EXCERPTED RECORDS

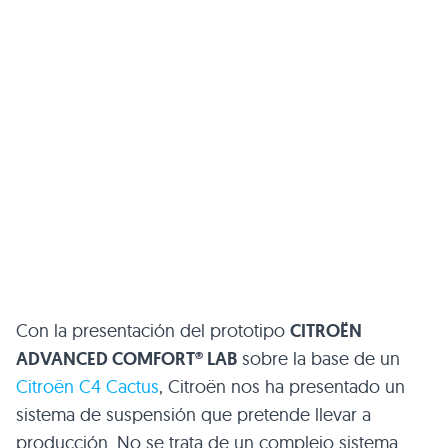
Con la presentación del prototipo
CITROËN
ADVANCED COMFORT® LAB
sobre la base de un
Citroën C4 Cactus
, Citroën nos ha presentado un
sistema de suspensión que pretende llevar a
producción. No se trata de un complejo sistema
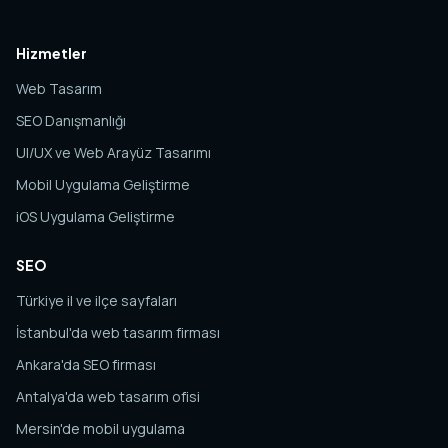
Hizmetler
Web Tasarım
SEO Danışmanlığı
UI/UX ve Web Arayüz Tasarımı
Mobil Uygulama Geliştirme
iOS Uygulama Geliştirme
SEO
Türkiye il ve ilçe sayfaları
İstanbul'da web tasarım firması
Ankara'da SEO firması
Antalya'da web tasarım ofisi
Mersin'de mobil uygulama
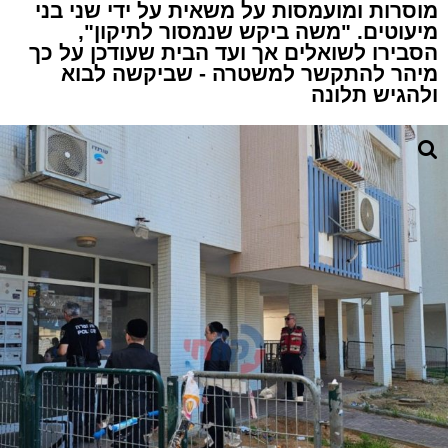
מוסרות ומועמסות על משאית על ידי שני בני
מיעוטים. "משה ביקש שנמסור לתיקון",
הסבירו לשואלים אך ועד הבית שעודכן על כך
מיהר להתקשר למשטרה - שביקשה לבוא
ולהגיש תלונה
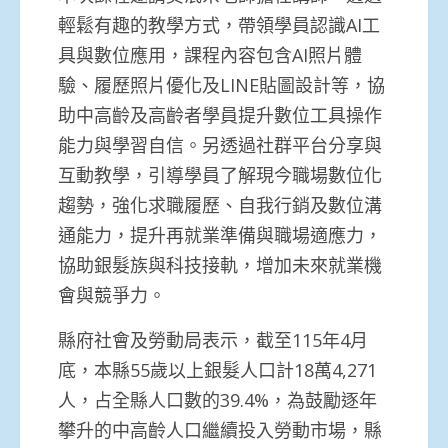
輕鬆有趣的教學方式，帶領學員認識AI工
具與數位應用，課程內容包含AI照片體
驗、履歷照片優化及LINE貼圖設計等，協
助中高齡及高齡者學員提升數位工具操作
能力與學習自信。另透過社群平台分享與
互動教學，引導學員了解現今職場數位化
趨勢，強化求職履歷、自我行銷及數位溝
通能力，提升再就業準備與職場適應力，
協助銀髮族與科技接軌，增加未來就業機
會與競爭力。
縣府社會及勞動局表示，截至115年4月
底，本縣55歲以上銀髮人口計18萬4,271
人，占全縣人口數的39.4%，為鼓勵逐年
攀升的中高齡人口繼續投入勞動市場，縣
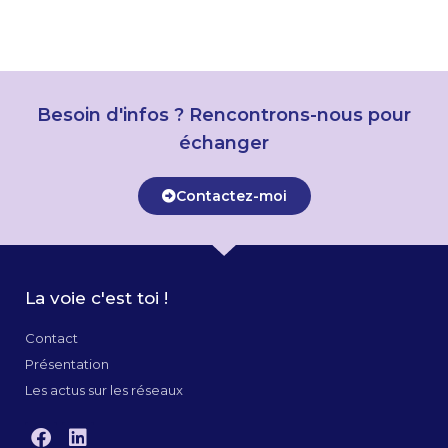
Besoin d'infos ? Rencontrons-nous pour
échanger
Contactez-moi
La voie c'est toi !
Contact
Présentation
Les actus sur les réseaux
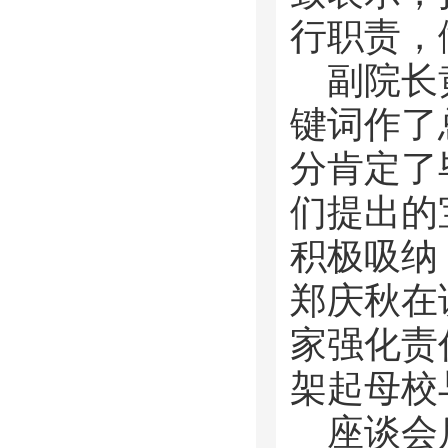
行职责，
副院长
键词作了
分肯定了
们提出的
积极吸纳
郑庆秋在
家强化责
架起母校
座谈会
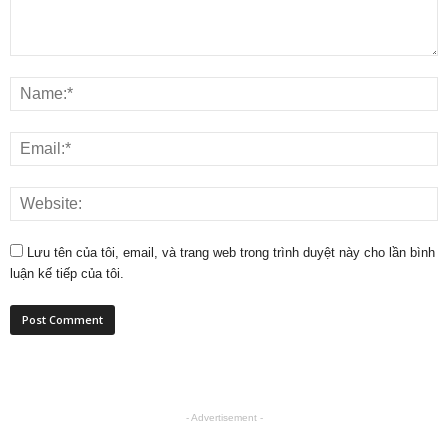
Lưu tên của tôi, email, và trang web trong trình duyệt này cho lần bình
luận kế tiếp của tôi.
- Advertisement -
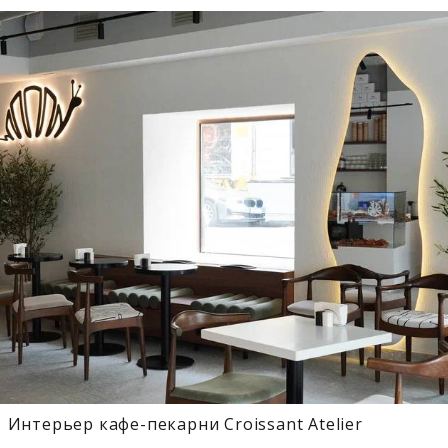
Интерьер кафе-пекарни Croissant Atelier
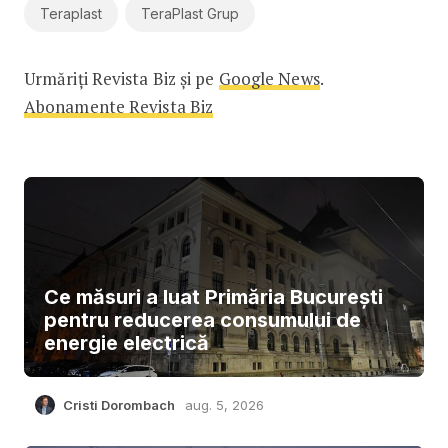
Teraplast
TeraPlast Grup
Urmăriți Revista Biz și pe
Google News
.
Abonamente Revista Biz
Ce măsuri a luat Primăria București
pentru reducerea consumului de
energie electrică
Cristi Dorombach
aug. 5, 2026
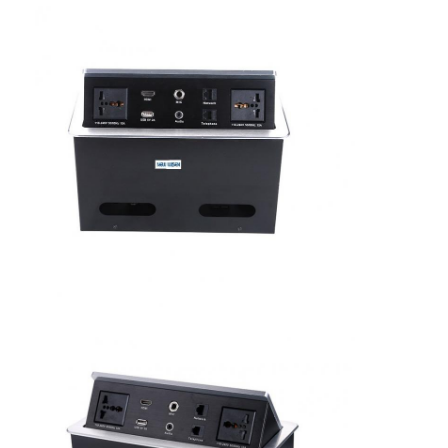
Visite d'usine
Contrôle de la qualité
Contact
Parlez Maintenant.
Tableaux interactifs
Système de conférence
Ascenseur de moniteur LCD
Moniteur à défilement
Une prise de bureau pop-up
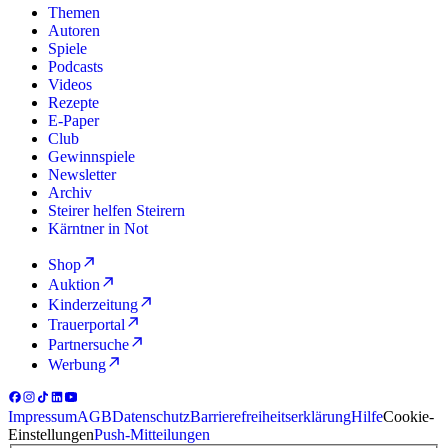
Themen
Autoren
Spiele
Podcasts
Videos
Rezepte
E-Paper
Club
Gewinnspiele
Newsletter
Archiv
Steirer helfen Steirern
Kärntner in Not
Shop
Auktion
Kinderzeitung
Trauerportal
Partnersuche
Werbung
Impressum
AGB
Datenschutz
Barrierefreiheitserklärung
Hilfe
Cookie-
Einstellungen
Push-Mitteilungen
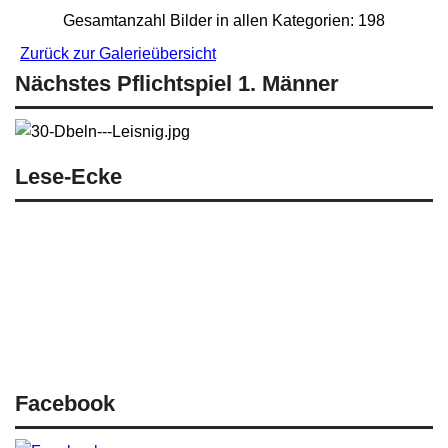
Gesamtanzahl Bilder in allen Kategorien: 198
Zurück zur Galerieübersicht
Nächstes Pflichtspiel 1. Männer
Lese-Ecke
News
Spielberichte Männer
Spielberichte Nachwuchs
Bildgalerie
Site Administrator
Facebook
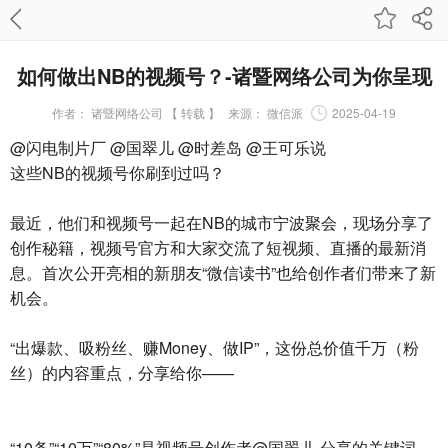
如何做出NB的视频号？-诸暨网络公司为你呈现
作者：
诸暨网络公司 【 转载 】
来源：
微信派
2025-04-19
@闪电制片厂 @国翠儿 @时差岛 @王可乐说
这些NB的视频号你刷到过吗？
最近，他们和视频号一起在NB的城市宁波聚会，现场分享了
创作秘籍，视频号官方和大家交流了短视频、直播的最新消
息。首次公开亮相的新朋友“微信读书”也给创作者们带来了新
机会。
“出爆款、吸粉丝、赚Money、做IP”，这份总价值千万（粉
丝）的内容重点，分享给你——
“10条”“10万”“80%”是视频号创作者@国翠儿 分享的关键词。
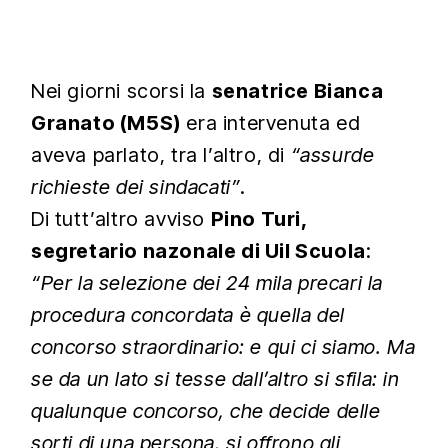
Nei giorni scorsi la
senatrice Bianca
Granato (M5S)
era intervenuta ed
aveva parlato, tra l’altro, di
“assurde
richieste dei sindacati”
.
Di tutt’altro avviso
Pino Turi,
segretario nazonale di Uil Scuola
:
“Per la selezione dei 24 mila precari la
procedura concordata è quella del
concorso straordinario: e qui ci siamo. Ma
se da un lato si tesse dall’altro si sfila: in
qualunque concorso, che decide delle
sorti di una persona, si offrono gli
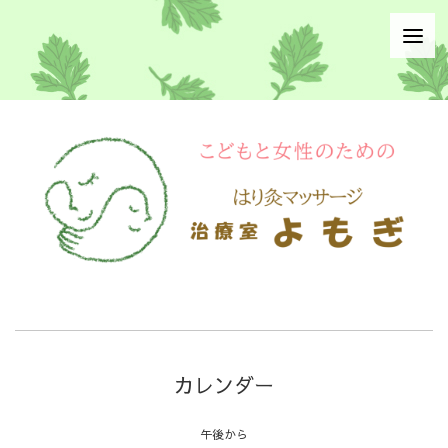
カレンダー
午後から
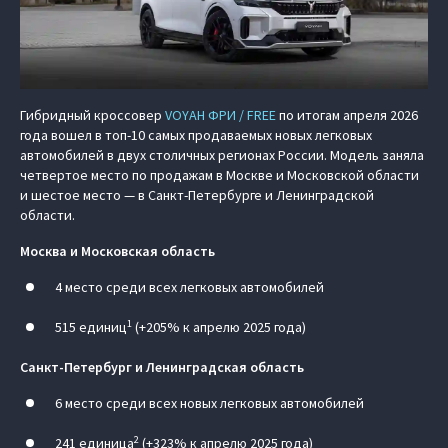
Гибридный кроссовер
VOYAH ФРИ / FREE
по итогам апреля 2026
года вошел в топ-10 самых продаваемых новых легковых
автомобилей в двух столичных регионах России. Модель заняла
четвертое место по продажам в Москве и Московской области
и шестое место — в Санкт-Петербурге и Ленинградской
области.
Москва и Московская область
4 место среди всех легковых автомобилей
1
515 единиц
(+205% к апрелю 2025 года)
Санкт-Петербург и Ленинградская область
6 место среди всех новых легковых автомобилей
2
241 единица
(+323% к апрелю 2025 года)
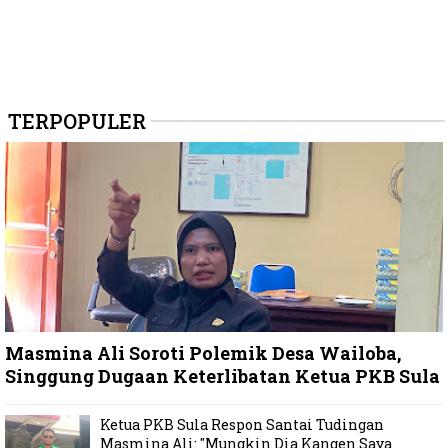
TERPOPULER
Masmina Ali Soroti Polemik Desa Wailoba,
Singgung Dugaan Keterlibatan Ketua PKB Sula
Ketua PKB Sula Respon Santai Tudingan
Masmina Ali: "Mungkin Dia Kangen Saya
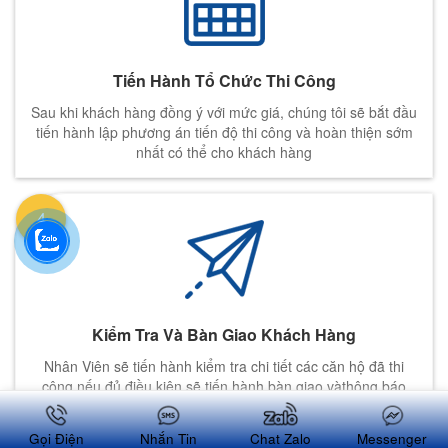
Tiến Hành Tổ Chức Thi Công
Sau khi khách hàng đồng ý với mức giá, chúng tôi sẽ bắt đầu
tiến hành lập phương án tiến độ thi công và hoàn thiện sớm
nhất có thể cho khách hàng
4
Kiểm Tra Và Bàn Giao Khách Hàng
Nhân Viên sẽ tiến hành kiểm tra chi tiết các căn hộ đã thi
công nếu đủ điều kiện sẽ tiến hành bàn giao vàthông báo
cho khách hàng.
Gọi Điện
Nhắn Tin
Chat Zalo
Messenger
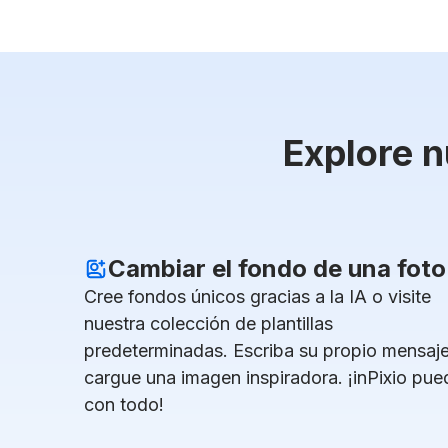
Explore n
Cambiar el fondo de una foto
Cree fondos únicos gracias a la IA o visite
nuestra colección de plantillas
predeterminadas. Escriba su propio mensaj
cargue una imagen inspiradora. ¡inPixio pue
con todo!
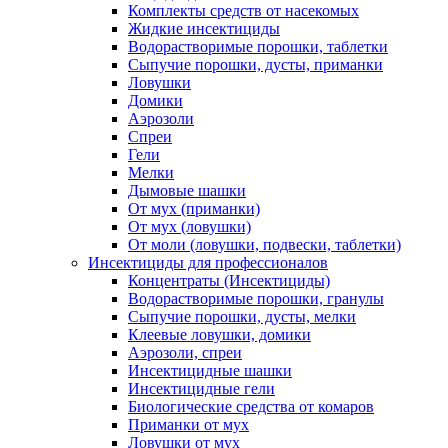
Комплекты средств от насекомых
Жидкие инсектициды
Водорастворимые порошки, таблетки
Сыпучие порошки, дусты, приманки
Ловушки
Домики
Аэрозоли
Спреи
Гели
Мелки
Дымовые шашки
От мух (приманки)
От мух (ловушки)
От моли (ловушки, подвески, таблетки)
Инсектициды для профессионалов
Концентраты (Инсектициды)
Водорастворимые порошки, гранулы
Сыпучие порошки, дусты, мелки
Клеевые ловушки, домики
Аэрозоли, спреи
Инсектицидные шашки
Инсектицидные гели
Биологические средства от комаров
Приманки от мух
Ловушки от мух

TASK
Please copy the records above word for word, leaving out every picture.

REPLY
Con la presentación del prototipo
CITROËN
ADVANCED COMFORT® LAB
sobre la base de un
Citroën C4 Cactus
, Citroën nos ha presentado un
sistema de suspensión que pretende llevar a
producción. No se trata de un complejo sistema
Hizmetler
Web Tasarım
SEO Danışmanlığı
UI/UX ve Web Arayüz Tasarımı
Mobil Uygulama Geliştirme
iOS Uygulama Geliştirme
SEO
Türkiye il ve ilçe sayfaları
İstanbul'da web tasarım firması
Ankara'da SEO firması
Antalya'da web tasarım ofisi
Mersin'de mobil uygulama
מוסרות ומועמסות על משאית על ידי שני בני
מיעוטים. "משה ביקש שנמסור לתיקון",
הסבירו לשואלים אך ועד הבית שעודכן על כך
מיהר להתקשר למשטרה - שביקשה לבוא
ולהגיש תלונה
輕鬆有趣的教學方式，帶領學員認識AI工
具與數位應用，課程內容包含AI照片體
驗、履歷照片優化及LINE貼圖設計等，協
助中高齡及高齡者學員提升數位工具操作
能力與學習自信。另透過社群平台分享與
互動教學，引導學員了解現今職場數位化
趨勢，強化求職履歷、自我行銷及數位溝
通能力，提升再就業準備與職場適應力，
協助銀髮族與科技接軌，增加未來就業機
會與競爭力。
縣府社會及勞動局表示，截至115年4月
底，本縣55歲以上銀髮人口計18萬4,271
人，占全縣人口數的39.4%，為鼓勵逐年
攀升的中高齡人口繼續投入勞動市場，縣
Besoin d'infos ? Rencontrons-nous pour
échanger
Contactez-moi
La voie c'est toi !
Contact
Présentation
Les actus sur les réseaux
行职责，
副院长
键词作了
分肯定了
们提出的
积极吸纳
郑庆秋在
家强化责
架起母校
座谈会
Lưu tên của tôi, email, và trang web trong trình duyệt này cho lần bình
luận kế tiếp của tôi.
- Advertisement -
Интерьер кафе-пекарни Croissant Atelier
Teraplast
TeraPlast Grup
Urmăriți Revista Biz și pe
Google News
.
Abonamente Revista Biz
Ce măsuri a luat Primăria București
pentru reducerea consumului de
energie electrică
Cristi Dorombach
aug. 5, 2026
Visite d'usine
Contrôle de la qualité
Contact
Parlez Maintenant.
Tableaux interactifs
Système de conférence
Ascenseur de moniteur LCD
Moniteur à défilement
Une prise de bureau pop-up
Themen
Autoren
Spiele
Podcasts
Videos
Rezepte
E-Paper
Club
Gewinnspiele
Newsletter
Archiv
Steirer helfen Steirern
Kärntner in Not
Shop
Auktion
Kinderzeitung
Trauerportal
Partnersuche
Werbung
Impressum
AGB
Datenschutz
Barrierefreiheitserklärung
Hilfe
Cookie-
Einstellungen
Push-Mitteilungen
Gesamtanzahl Bilder in allen Kategorien: 198
Zurück zur Galerieübersicht
Nächstes Pflichtspiel 1. Männer
Lese-Ecke
News
Spielberichte Männer
Spielberichte Nachwuchs
Bildgalerie
Site Administrator
Facebook
如何做出NB的视频号？-诸暨网络公司为你呈现
作者：
诸暨网络公司 【 转载 】
来源：
微信派
2025-04-19
@闪电制片厂 @国翠儿 @时差岛 @王可乐说
这些NB的视频号你刷到过吗？
最近，他们和视频号一起在NB的城市宁波聚会，现场分享了
创作秘籍，视频号官方和大家交流了短视频、直播的最新消
息。首次公开亮相的新朋友“微信读书”也给创作者们带来了新
机会。
“出爆款、吸粉丝、赚Money、做IP”，这份总价值千万（粉
丝）的内容重点，分享给你——
“10条”“10万”“80%”是视频号创作者@国翠儿 分享的关键词。
Nei giorni scorsi la
senatrice Bianca
Granato (M5S)
era intervenuta ed
aveva parlato, tra l’altro, di
“assurde
richieste dei sindacati”
.
Di tutt’altro avviso
Pino Turi,
segretario nazonale di Uil Scuola
:
“Per la selezione dei 24 mila precari la
procedura concordata è quella del
concorso straordinario: e qui ci siamo. Ma
se da un lato si tesse dall’altro si sfila: in
qualunque concorso, che decide delle
sorti di una persona, si offrono gli
カレンダー
午後から
Гибридный кроссовер
VOYAH ФРИ / FREE
по итогам апреля 2026
года вошел в топ-10 самых продаваемых новых легковых
автомобилей в двух столичных регионах России. Модель заняла
четвертое место по продажам в Москве и Московской области
и шестое место — в Санкт-Петербурге и Ленинградской
области.
Москва и Московская область
4 место среди всех легковых автомобилей
1
515 единиц
(+205% к апрелю 2025 года)
Санкт-Петербург и Ленинградская область
6 место среди всех новых легковых автомобилей
2
241 единица
(+323% к апрелю 2025 года)
TERPOPULER
Masmina Ali Soroti Polemik Desa Wailoba,
Singgung Dugaan Keterlibatan Ketua PKB Sula
Ketua PKB Sula Respon Santai Tudingan
Masmina Ali: "Mungkin Dia Kangen Saya
Tiến Hành Tổ Chức Thi Công
Sau khi khách hàng đồng ý với mức giá, chúng tôi sẽ bắt đầu
tiến hành lập phương án tiến độ thi công và hoàn thiện sớm
nhất có thể cho khách hàng
4
Kiểm Tra Và Bàn Giao Khách Hàng
Nhân Viên sẽ tiến hành kiểm tra chi tiết các căn hộ đã thi
công nếu đủ điều kiện sẽ tiến hành bàn giao vàthông báo
cho khách hàng.
Gọi Điện
Nhắn Tin
Chat Zalo
Messenger
Explore n
Cambiar el fondo de una foto
Cree fondos únicos gracias a la IA o visite
nuestra colección de plantillas
predeterminadas. Escriba su propio mensaj
cargue una imagen inspiradora. ¡inPixio pue
con todo!
Комплекты средств от насекомых
Жидкие инсектициды
Водорастворимые порошки, таблетки
Сыпучие порошки, дусты, приманки
Ловушки
Домики
Аэрозоли
Спреи
Гели
Мелки
Дымовые шашки
От мух (приманки)
От мух (ловушки)
От моли (ловушки, подвески, таблетки)
Инсектициды для профессионалов
Концентраты (Инсектициды)
Водорастворимые порошки, гранулы
Сыпучие порошки, дусты, мелки
Клеевые ловушки, домики
Аэрозоли, спреи
Инсектицидные шашки
Инсектицидные гели
Биологические средства от комаров
Приманки от мух
Ловушки от мух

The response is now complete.